I am Happy to hear that PerlGPT project is developing for perl programmers who's project running on perl.
I support this proposal because Perl needs to make inroads into the machine learning and AI space. The proposers appear to have excellent credentials and history for tackling this task. It would be nice to see this be but only the first of many such projects leveraging Perl.
Expanding into AI is an obviously a good utility for Perl. The integration into MetaCPAN would certainly help in searching for existing modules, helping new to Perl programmers be more productive. Both these points increase the attractiveness of Perl.
Sounds like a very useful project to me. I've asked Perl-programming questions of ChatGPT, but its responses are far from optimal, as it wasn't really trained in Perl programming. Having PerlGPT would be a boon for those seeking to avoid "reinventing the wheel" by finding what existing Perl modules are truly applicable to their problem.
That's an amazing idea! This project could be a great way to explore the
capabilities of Perl in working with large language models, Looking forward to getting this funded.
This project is incredibly intriguing as it has a much wider scope than the well-known chat-gpt. It is not only valuable in terms of its practical use but also from an educational perspective for beginners.
It also helps someone who has spent countless hours searching through CPAN for the perfect module, this feature would be a game-changer.
I wish this project will be completed soon.
Anything that can help me implement Perl faster.
I find this project especially valuable for intermediate Perl developers like myself who commonly use other programming languages.
Perl has proven to be a great supporting tool for my work. However, I can’t spend as much time exploring Perl in-depth as I wish.
I look forward to this project as a great learning opportunity.
This is a great idea! This could help introduce people to Perl in a way that they (maybe) wouldn’t have otherwise been. ++
This is a brilliant idea! Keeping perl on the cutting edge. John Napiorkowski & Will Braswell are the correct people to make this happen.
I would love to see this been implemented in the Perl community! This could help introduce people to Perl in a way that they (maybe) wouldn’t have otherwise been. +++
This seems to be an amazing project!Perl is a beautiful language and this project will make Perl more interesting than ever before.Hope to see it getting funded.
I question whether all the comments here are from genuine (non-bot) people, given they are all very similar, some word-for-word identical to others.
well that's a rather tacky thing to post on someone's grant application...
As a budding Perl developer, I find the idea of the PerlGPT to be an invaluable asset for the community. The potential of having such a model like GPT-4 adapted for Perl is both exciting and intriguing. I strongly believe that this tool can greatly improve the learning curve for beginners, and at the same time, provide seasoned developers with a smart assistant for their tasks. I wholeheartedly support this initiative and am looking forward to its development. Best of luck with the proposal!
Kindly grant as early as possible. We are waiting!!!!!

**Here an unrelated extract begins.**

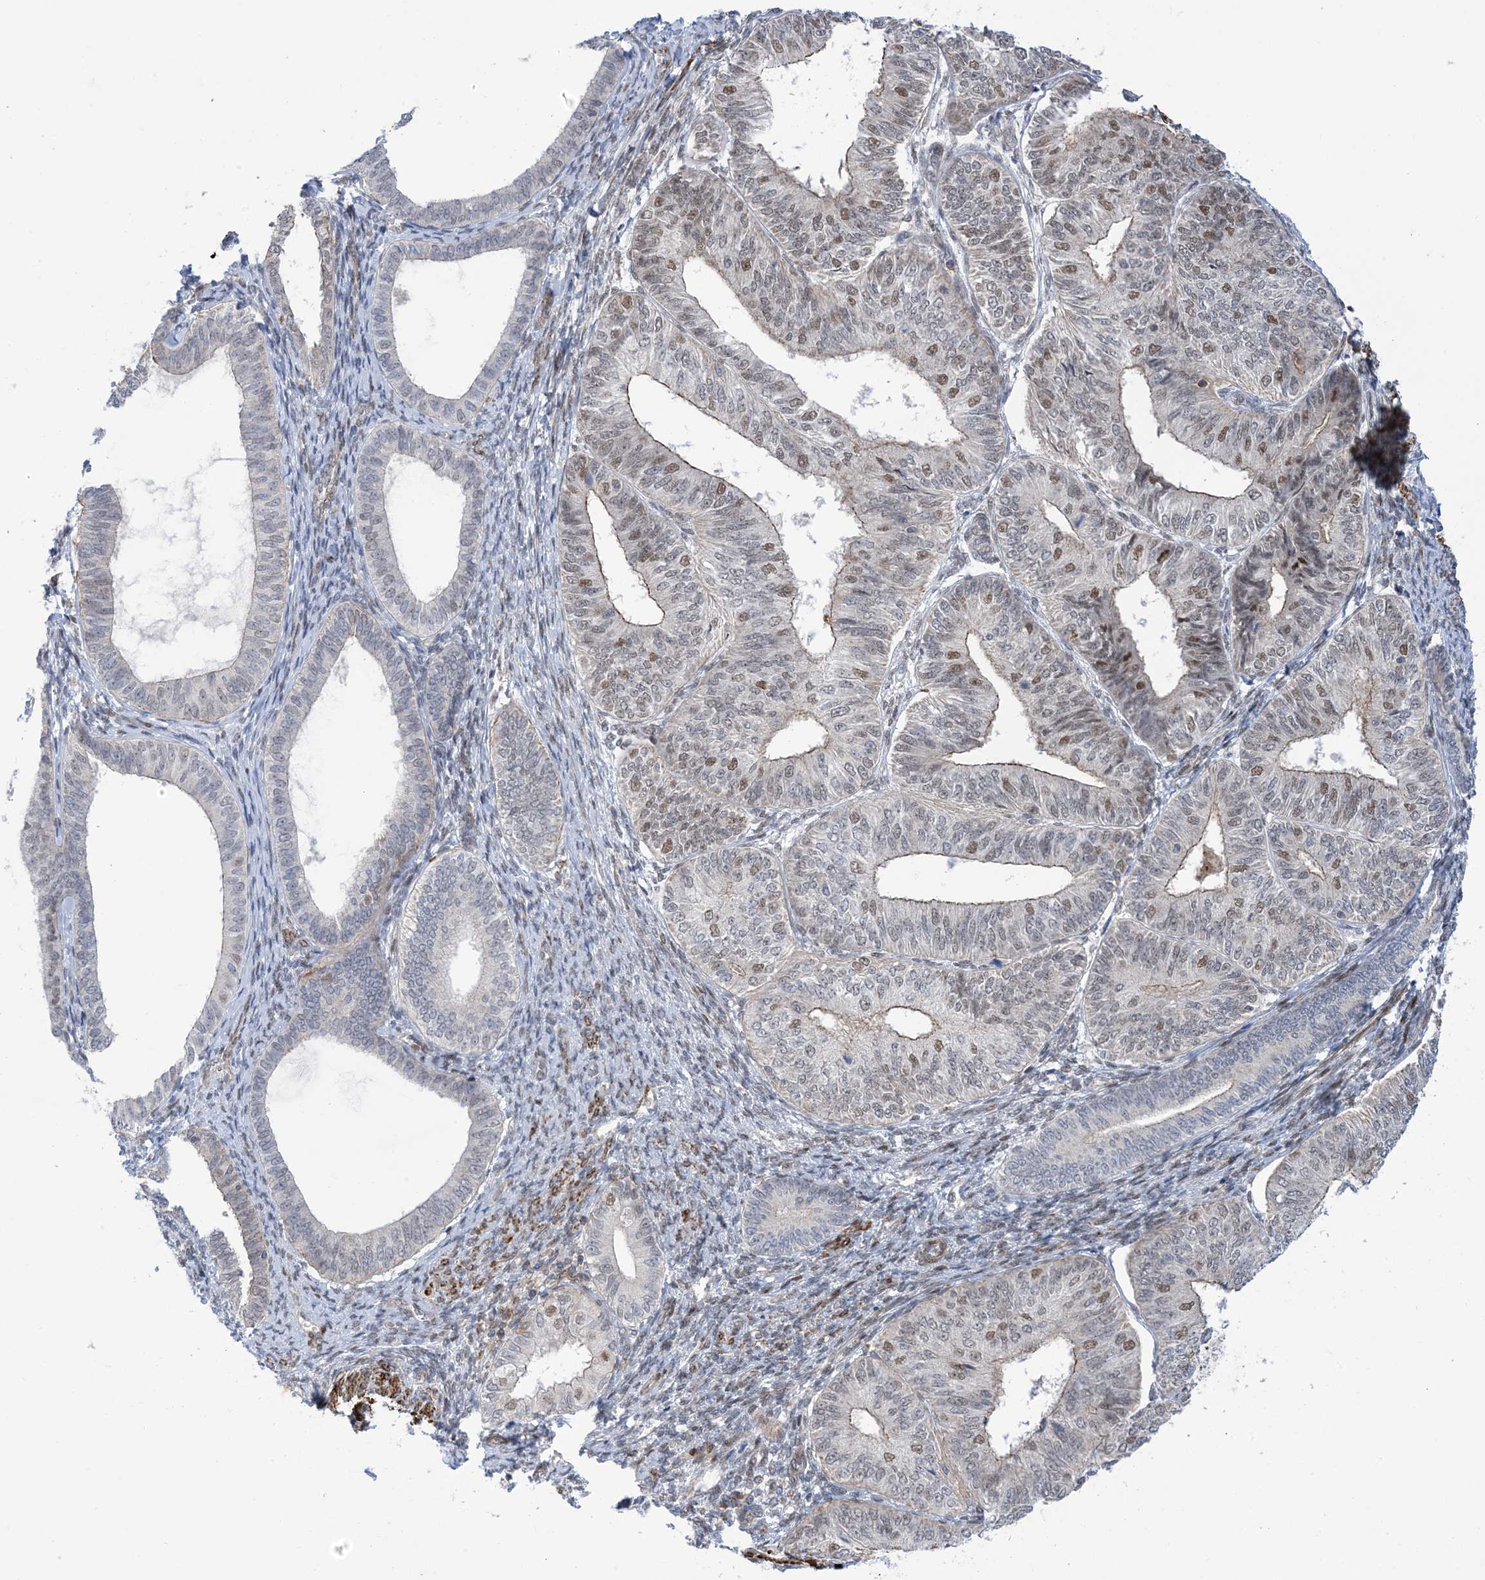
{"staining": {"intensity": "moderate", "quantity": "<25%", "location": "cytoplasmic/membranous,nuclear"}, "tissue": "endometrial cancer", "cell_type": "Tumor cells", "image_type": "cancer", "snomed": [{"axis": "morphology", "description": "Adenocarcinoma, NOS"}, {"axis": "topography", "description": "Endometrium"}], "caption": "Endometrial cancer (adenocarcinoma) was stained to show a protein in brown. There is low levels of moderate cytoplasmic/membranous and nuclear staining in approximately <25% of tumor cells.", "gene": "ZNF8", "patient": {"sex": "female", "age": 58}}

I am so excited about the promise of dramatically increasing the effectiveness and efficiency of creating new
pure-Perl software. Truth be told, the "TIMTOWDI" principle is sometimes if not
oftentimes bringing me in frustrations because I have to spend time weighing if something is better than another way.
It seems to me that I can offload bulk of the thinking or weighin gpart to PerlGPT.
The suggestion of MetaCPAN being upgraded to PerlGPT is also promising. With a myriad of modules that often have overlapping
functionalities but come with their own nuances about their respective strengths and weaknesses, it looks like having a GPT-like
functionality for it would help immediately narrow down the selections on which modules should we be choosing for our respective
needs.
The combination of AI and Perl holds immense potential to advancing technology and driving Innovation. I think it will be a great asset for the perl community, really excited to see this.
Good news!
I believe the Perl community will be revitalized by PerlGPT.